▶ Text segment:
* * *

The Baystate Corset Block is a historic commercial block at 395–405 Dwight St. and 99 Taylor Street in Springfield, Massachusetts, United States. Built in 1874 and twice enlarged, it was from 1888 to 1920 home of the Baystate Corset Company, one of the nation's largest manufacturers of corsets. The building was listed on the National Register of Historic Places in 1983.

==Description and history==
The Baystate Corset Block stands on the north side of Springfield's downtown area, at the northeast corner of Dwight and Taylor Streets. The main portion of the building, facing Dwight Street, was built in 1874 by Marsh & Robinson. It is a four-story brick structure, whose original styling, visible on the side elevation, includes segmental arch windows and a corbelled cornice. The front facade, which was redone in 1918, consists on the upper level of five bays of tripled windows, separated by brick piers. The storefronts are largely unaltered.

* * *

▶ Apply what you read:
A. According to the Baystate Corset Block text, in what year was the building listed on the National Register of Historic Places?
B. Condense the Baystate Corset Block paragraph that begins "The Baystate Corset Block stands on the north side" into a bulleted list that keeps its main facts.
C. Print the stretch of the Baystate Corset Block text from "The Baystate Corset Block is" through "Places in 1983.".

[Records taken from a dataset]

* * *

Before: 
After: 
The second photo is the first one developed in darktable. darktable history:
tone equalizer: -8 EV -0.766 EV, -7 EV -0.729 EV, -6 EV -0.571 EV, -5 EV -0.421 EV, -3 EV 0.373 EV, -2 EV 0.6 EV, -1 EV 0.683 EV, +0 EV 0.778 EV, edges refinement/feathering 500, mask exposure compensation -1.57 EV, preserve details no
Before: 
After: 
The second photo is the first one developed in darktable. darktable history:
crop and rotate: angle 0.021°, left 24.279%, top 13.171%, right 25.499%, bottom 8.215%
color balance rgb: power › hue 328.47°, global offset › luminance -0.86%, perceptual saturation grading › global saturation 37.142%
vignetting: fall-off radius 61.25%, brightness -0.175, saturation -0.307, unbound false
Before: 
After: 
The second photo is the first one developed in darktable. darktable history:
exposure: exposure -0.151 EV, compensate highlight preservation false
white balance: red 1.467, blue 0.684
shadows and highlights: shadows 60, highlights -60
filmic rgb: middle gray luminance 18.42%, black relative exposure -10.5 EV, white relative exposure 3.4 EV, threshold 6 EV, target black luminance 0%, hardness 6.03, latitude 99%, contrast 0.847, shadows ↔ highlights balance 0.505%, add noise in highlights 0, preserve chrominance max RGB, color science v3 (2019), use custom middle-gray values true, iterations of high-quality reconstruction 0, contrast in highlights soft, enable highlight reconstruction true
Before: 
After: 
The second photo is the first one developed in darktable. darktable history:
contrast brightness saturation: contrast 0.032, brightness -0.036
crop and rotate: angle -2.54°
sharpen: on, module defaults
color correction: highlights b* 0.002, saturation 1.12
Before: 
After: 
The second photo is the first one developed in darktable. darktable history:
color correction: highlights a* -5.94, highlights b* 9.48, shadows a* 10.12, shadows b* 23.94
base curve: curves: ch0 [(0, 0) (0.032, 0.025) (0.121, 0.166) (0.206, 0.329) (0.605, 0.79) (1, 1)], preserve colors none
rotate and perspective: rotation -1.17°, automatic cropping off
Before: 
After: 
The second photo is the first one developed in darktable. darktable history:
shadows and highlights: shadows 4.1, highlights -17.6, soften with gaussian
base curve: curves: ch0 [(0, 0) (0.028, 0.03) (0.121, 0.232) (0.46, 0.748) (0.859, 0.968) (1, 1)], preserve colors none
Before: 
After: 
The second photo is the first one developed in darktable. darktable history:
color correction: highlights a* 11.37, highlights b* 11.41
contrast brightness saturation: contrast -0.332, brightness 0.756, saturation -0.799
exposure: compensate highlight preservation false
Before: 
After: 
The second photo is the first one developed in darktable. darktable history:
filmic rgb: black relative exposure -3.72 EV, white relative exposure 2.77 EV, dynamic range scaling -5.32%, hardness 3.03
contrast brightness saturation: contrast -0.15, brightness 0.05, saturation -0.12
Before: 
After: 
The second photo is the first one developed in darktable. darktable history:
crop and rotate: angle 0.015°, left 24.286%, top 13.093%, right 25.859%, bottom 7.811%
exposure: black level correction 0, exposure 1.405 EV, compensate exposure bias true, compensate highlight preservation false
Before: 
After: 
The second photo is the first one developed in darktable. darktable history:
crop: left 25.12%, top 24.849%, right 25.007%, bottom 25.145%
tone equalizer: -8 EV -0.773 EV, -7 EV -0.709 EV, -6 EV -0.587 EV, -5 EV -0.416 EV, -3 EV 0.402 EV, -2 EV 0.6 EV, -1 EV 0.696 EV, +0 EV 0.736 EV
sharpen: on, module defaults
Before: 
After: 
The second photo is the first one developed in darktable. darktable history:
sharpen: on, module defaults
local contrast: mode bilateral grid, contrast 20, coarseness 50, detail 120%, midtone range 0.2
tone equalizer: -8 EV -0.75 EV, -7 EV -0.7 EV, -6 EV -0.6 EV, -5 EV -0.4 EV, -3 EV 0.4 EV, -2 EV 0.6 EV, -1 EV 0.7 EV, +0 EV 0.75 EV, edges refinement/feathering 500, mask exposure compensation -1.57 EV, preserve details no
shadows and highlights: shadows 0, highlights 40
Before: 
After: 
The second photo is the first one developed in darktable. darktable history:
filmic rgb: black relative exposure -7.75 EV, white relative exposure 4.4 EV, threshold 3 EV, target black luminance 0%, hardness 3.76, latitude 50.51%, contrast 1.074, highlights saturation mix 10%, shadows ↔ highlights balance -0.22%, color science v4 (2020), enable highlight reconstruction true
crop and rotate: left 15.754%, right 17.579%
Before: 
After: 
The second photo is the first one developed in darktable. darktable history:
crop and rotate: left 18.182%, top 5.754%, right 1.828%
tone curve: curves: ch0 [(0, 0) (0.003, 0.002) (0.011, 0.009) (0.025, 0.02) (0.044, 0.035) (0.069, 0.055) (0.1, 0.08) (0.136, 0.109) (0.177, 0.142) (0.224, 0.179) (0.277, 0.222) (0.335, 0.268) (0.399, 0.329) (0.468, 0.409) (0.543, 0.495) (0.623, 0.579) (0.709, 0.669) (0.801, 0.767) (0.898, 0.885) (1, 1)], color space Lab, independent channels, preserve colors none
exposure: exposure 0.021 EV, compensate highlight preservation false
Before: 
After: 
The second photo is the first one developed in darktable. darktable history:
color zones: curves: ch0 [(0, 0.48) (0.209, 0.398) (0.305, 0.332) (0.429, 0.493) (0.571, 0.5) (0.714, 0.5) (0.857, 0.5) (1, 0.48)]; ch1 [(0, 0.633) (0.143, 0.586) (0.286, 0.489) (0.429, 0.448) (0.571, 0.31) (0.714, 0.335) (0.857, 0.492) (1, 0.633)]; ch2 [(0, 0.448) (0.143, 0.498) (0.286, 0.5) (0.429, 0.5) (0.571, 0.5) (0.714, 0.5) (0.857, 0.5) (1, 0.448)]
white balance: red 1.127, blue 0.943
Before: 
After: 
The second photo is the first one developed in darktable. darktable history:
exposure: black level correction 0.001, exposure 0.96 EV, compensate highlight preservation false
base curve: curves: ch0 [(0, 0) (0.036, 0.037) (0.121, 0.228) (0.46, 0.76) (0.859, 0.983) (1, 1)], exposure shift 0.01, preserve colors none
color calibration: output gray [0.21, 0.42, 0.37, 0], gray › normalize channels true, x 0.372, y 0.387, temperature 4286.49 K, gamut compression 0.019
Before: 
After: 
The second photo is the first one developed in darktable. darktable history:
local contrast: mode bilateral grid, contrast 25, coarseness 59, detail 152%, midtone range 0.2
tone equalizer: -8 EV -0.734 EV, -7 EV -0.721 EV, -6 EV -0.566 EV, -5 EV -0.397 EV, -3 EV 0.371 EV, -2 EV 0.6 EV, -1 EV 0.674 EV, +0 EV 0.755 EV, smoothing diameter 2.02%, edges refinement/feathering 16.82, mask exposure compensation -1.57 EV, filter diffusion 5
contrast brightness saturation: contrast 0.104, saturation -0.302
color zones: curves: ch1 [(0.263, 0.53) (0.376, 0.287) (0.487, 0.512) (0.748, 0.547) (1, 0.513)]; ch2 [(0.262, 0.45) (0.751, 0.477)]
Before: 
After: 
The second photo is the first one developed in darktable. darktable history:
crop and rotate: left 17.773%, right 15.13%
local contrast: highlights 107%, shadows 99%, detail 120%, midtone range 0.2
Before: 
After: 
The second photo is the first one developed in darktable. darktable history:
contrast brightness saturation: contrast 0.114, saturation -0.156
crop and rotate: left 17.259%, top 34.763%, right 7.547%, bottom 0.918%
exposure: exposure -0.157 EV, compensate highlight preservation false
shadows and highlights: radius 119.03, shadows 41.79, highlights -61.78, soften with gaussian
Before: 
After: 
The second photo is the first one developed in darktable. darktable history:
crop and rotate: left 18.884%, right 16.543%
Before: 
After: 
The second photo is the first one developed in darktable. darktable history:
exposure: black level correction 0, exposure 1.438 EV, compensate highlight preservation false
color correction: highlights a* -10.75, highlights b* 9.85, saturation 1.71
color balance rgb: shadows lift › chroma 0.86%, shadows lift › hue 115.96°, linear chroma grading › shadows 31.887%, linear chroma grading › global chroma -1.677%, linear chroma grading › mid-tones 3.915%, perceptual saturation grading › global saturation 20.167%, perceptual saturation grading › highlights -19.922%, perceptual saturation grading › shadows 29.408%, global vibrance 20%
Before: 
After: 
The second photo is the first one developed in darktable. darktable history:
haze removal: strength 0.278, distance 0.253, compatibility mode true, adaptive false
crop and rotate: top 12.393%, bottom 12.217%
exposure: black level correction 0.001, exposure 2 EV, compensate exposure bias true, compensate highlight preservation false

* * *

▶ Task-by-task outputs:
A. 1983

B.
- Location: north side of downtown Springfield, at the northeast corner of Dwight and Taylor Streets
- Main portion faces Dwight Street and was built in 1874 by Marsh & Robinson
- Four-story brick structure
- Original styling, visible on the side elevation, includes segmental arch windows and a corbelled cornice
- Front facade was redone in 1918; its upper level has five bays of tripled windows separated by brick piers
- Storefronts are largely unaltered

C.
The Baystate Corset Block is a historic commercial block at 395–405 Dwight St. and 99 Taylor Street in Springfield, Massachusetts, United States. Built in 1874 and twice enlarged, it was from 1888 to 1920 home of the Baystate Corset Company, one of the nation's largest manufacturers of corsets. The building was listed on the National Register of Historic Places in 1983.